- ACTION ITEM -
Write out every line below that contains "footprint".

--*--

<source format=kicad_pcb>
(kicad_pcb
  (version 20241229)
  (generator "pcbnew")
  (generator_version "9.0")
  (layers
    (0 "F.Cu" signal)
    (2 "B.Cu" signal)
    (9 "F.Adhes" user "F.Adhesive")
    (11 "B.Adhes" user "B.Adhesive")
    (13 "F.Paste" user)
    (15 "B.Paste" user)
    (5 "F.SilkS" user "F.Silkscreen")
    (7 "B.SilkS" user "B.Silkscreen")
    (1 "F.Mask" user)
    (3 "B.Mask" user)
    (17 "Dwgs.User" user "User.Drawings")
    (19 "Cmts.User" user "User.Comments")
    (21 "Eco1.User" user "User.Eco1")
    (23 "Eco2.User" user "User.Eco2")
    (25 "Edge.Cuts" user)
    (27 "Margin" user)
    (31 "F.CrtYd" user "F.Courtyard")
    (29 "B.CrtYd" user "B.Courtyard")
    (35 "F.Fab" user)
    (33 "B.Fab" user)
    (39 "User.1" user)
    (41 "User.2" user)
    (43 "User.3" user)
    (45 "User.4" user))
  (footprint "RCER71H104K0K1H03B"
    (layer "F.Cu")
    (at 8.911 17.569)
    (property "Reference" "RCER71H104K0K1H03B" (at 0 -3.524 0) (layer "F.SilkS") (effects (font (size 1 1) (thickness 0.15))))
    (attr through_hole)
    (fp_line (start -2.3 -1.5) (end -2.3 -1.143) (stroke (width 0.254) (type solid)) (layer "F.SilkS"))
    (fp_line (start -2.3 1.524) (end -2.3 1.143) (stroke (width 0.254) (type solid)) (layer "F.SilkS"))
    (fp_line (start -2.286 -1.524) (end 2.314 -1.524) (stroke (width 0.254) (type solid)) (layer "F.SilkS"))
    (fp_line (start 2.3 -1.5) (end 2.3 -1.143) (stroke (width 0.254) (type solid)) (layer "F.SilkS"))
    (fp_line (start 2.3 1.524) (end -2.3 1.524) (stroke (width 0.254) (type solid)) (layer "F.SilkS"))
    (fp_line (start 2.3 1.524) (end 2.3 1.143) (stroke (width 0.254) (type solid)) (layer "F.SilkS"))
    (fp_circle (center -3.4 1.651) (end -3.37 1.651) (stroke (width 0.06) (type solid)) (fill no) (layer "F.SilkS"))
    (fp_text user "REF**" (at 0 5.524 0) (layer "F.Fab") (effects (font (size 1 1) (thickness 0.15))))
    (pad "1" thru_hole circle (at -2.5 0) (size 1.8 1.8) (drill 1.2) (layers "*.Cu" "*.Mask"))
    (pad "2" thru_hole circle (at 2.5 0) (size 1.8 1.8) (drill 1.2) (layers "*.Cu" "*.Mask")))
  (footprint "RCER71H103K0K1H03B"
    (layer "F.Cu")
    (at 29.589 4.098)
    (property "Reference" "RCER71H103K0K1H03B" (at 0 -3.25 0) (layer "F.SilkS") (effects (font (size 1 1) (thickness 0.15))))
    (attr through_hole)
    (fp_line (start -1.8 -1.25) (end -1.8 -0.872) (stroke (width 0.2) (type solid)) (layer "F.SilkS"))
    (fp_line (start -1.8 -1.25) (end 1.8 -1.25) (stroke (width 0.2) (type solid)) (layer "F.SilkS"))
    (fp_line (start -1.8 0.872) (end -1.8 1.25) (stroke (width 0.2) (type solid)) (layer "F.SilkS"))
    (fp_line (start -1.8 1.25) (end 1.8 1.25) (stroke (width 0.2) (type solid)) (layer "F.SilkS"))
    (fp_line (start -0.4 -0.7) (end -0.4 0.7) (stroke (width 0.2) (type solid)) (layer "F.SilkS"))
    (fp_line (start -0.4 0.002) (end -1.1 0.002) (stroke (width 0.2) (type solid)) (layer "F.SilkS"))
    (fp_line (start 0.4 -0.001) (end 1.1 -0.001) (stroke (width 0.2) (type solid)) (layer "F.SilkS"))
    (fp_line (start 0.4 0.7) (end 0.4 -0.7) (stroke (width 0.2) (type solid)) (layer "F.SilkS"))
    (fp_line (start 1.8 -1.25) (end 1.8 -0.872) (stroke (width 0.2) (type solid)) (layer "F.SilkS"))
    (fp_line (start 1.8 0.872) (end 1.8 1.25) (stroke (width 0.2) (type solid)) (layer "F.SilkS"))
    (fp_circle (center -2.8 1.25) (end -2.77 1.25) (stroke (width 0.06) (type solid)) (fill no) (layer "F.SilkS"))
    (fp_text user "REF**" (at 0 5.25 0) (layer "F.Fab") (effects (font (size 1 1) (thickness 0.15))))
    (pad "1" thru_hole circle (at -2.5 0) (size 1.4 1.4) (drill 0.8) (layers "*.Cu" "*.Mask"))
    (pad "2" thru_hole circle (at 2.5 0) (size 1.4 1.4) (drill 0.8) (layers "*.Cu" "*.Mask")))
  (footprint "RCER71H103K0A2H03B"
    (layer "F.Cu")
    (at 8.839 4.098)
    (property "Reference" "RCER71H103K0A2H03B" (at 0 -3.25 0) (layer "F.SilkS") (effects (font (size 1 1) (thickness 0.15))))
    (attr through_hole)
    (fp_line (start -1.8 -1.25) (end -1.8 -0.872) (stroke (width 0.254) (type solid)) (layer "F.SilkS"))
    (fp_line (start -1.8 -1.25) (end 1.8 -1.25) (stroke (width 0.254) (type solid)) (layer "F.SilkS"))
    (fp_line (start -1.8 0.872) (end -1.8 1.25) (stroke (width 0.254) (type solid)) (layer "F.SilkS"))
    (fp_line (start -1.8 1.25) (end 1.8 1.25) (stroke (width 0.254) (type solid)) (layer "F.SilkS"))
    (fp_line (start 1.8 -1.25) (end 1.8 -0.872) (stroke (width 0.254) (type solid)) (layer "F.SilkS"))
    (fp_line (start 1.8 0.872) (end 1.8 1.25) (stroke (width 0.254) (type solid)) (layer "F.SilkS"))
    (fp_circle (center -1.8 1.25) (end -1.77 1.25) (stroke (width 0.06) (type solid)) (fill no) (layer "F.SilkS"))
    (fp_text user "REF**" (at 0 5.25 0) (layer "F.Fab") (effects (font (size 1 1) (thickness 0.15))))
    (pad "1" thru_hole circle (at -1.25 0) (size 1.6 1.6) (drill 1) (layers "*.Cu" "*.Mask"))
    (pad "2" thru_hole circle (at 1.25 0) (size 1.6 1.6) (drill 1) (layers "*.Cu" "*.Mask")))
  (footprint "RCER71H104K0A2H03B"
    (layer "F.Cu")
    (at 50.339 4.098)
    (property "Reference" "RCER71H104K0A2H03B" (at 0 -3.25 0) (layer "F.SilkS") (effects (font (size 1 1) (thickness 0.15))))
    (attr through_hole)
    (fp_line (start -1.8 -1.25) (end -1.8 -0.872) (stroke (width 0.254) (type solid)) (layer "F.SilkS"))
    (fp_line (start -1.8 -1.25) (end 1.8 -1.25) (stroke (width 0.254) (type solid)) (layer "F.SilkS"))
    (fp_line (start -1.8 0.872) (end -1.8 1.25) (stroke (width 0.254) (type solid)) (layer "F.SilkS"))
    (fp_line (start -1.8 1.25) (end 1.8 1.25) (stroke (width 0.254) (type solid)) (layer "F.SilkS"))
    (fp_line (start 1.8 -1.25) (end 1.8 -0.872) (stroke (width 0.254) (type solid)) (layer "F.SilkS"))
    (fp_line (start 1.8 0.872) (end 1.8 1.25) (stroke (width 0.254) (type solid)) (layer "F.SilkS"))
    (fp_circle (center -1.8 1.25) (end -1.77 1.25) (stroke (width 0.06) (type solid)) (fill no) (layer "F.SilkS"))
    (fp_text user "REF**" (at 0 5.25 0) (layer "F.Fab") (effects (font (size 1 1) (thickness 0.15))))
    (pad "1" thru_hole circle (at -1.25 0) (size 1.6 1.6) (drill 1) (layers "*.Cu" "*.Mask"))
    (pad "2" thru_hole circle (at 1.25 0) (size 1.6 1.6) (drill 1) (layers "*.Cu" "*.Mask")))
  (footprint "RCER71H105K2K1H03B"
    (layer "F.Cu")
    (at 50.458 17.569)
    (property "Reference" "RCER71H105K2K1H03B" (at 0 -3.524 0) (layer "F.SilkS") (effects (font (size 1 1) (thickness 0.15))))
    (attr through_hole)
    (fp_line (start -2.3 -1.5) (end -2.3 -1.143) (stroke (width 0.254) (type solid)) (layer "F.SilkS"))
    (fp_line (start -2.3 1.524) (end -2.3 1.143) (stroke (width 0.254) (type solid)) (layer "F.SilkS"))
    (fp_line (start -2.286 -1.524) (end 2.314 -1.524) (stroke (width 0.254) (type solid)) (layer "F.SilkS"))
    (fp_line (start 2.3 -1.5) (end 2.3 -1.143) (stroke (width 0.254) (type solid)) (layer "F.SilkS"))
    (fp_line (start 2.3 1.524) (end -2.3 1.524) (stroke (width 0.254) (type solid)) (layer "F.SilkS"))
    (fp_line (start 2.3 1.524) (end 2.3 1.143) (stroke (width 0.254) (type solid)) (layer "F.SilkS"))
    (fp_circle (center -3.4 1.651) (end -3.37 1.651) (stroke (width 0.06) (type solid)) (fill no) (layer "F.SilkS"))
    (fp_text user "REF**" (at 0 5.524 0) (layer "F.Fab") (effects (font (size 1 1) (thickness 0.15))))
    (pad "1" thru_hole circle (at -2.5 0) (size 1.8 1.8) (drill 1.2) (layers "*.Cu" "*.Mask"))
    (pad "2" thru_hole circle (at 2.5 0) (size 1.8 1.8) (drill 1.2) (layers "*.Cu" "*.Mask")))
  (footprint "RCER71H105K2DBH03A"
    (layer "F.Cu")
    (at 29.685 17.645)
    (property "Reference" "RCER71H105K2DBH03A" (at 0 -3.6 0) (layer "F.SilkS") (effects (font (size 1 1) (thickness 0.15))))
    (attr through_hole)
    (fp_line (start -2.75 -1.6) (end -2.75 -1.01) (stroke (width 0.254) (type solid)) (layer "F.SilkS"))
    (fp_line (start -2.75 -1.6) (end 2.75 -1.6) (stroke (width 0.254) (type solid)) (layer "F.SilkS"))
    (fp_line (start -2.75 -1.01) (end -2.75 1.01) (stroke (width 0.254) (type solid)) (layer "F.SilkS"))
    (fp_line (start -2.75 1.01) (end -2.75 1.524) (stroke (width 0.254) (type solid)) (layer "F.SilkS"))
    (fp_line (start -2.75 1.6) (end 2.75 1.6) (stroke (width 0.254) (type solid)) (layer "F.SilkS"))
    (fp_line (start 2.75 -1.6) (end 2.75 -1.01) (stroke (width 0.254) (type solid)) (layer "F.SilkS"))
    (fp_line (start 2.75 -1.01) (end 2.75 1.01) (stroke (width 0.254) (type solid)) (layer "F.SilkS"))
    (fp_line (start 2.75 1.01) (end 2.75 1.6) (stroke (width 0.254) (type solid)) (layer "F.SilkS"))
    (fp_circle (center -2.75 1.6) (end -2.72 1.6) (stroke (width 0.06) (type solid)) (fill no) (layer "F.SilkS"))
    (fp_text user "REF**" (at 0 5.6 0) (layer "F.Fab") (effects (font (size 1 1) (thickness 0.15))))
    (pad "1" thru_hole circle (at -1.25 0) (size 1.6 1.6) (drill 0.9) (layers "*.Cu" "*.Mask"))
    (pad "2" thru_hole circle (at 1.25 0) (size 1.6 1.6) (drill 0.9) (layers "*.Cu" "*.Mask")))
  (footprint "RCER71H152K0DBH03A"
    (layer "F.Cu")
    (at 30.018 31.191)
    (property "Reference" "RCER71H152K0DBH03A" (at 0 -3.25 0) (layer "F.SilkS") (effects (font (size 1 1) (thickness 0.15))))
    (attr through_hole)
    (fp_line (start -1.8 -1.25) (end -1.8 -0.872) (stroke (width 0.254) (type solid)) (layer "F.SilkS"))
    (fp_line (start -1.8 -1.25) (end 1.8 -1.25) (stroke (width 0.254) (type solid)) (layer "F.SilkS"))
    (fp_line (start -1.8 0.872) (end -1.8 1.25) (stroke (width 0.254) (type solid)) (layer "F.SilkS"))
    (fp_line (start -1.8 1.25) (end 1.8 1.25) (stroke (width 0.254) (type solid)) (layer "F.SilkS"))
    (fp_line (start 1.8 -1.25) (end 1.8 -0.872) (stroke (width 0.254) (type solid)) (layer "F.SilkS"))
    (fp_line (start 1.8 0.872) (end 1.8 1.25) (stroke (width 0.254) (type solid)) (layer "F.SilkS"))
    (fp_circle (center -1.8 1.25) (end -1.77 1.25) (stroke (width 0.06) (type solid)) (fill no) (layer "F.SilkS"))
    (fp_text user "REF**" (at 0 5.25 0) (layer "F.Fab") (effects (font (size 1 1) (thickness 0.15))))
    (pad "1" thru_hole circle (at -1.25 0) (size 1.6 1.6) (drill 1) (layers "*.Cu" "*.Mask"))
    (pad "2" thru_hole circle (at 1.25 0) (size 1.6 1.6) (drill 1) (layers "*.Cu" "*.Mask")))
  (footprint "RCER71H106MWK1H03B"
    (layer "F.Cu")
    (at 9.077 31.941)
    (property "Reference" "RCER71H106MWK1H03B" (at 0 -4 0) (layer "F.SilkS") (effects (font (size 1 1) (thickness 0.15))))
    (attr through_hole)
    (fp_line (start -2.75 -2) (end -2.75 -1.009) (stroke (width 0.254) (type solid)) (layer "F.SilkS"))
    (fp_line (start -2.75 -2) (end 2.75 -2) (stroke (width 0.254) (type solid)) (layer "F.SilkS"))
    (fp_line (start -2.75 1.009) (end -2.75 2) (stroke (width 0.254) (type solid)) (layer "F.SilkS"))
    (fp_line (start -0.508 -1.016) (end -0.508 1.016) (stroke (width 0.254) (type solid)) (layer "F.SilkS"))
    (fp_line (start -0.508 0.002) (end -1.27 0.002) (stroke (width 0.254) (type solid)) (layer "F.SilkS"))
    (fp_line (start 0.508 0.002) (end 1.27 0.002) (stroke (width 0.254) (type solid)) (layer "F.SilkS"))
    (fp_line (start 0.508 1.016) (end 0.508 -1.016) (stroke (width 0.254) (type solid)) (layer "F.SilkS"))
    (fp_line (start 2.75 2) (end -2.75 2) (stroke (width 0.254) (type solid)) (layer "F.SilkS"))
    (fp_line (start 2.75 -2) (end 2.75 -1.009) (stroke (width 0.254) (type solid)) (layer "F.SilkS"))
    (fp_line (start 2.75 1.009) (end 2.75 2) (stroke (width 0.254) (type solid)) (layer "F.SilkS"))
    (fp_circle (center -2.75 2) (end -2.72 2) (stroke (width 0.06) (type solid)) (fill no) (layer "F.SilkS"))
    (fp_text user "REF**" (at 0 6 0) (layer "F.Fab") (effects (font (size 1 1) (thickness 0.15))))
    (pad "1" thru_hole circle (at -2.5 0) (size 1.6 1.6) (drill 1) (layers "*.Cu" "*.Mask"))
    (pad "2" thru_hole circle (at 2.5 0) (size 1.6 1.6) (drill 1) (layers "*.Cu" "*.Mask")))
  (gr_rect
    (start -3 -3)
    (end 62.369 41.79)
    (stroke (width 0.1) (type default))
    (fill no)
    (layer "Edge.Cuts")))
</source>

--*--

- WRITTEN SOLUTION -
  (footprint "RCER71H104K0K1H03B"
  (footprint "RCER71H103K0K1H03B"
  (footprint "RCER71H103K0A2H03B"
  (footprint "RCER71H104K0A2H03B"
  (footprint "RCER71H105K2K1H03B"
  (footprint "RCER71H105K2DBH03A"
  (footprint "RCER71H152K0DBH03A"
  (footprint "RCER71H106MWK1H03B"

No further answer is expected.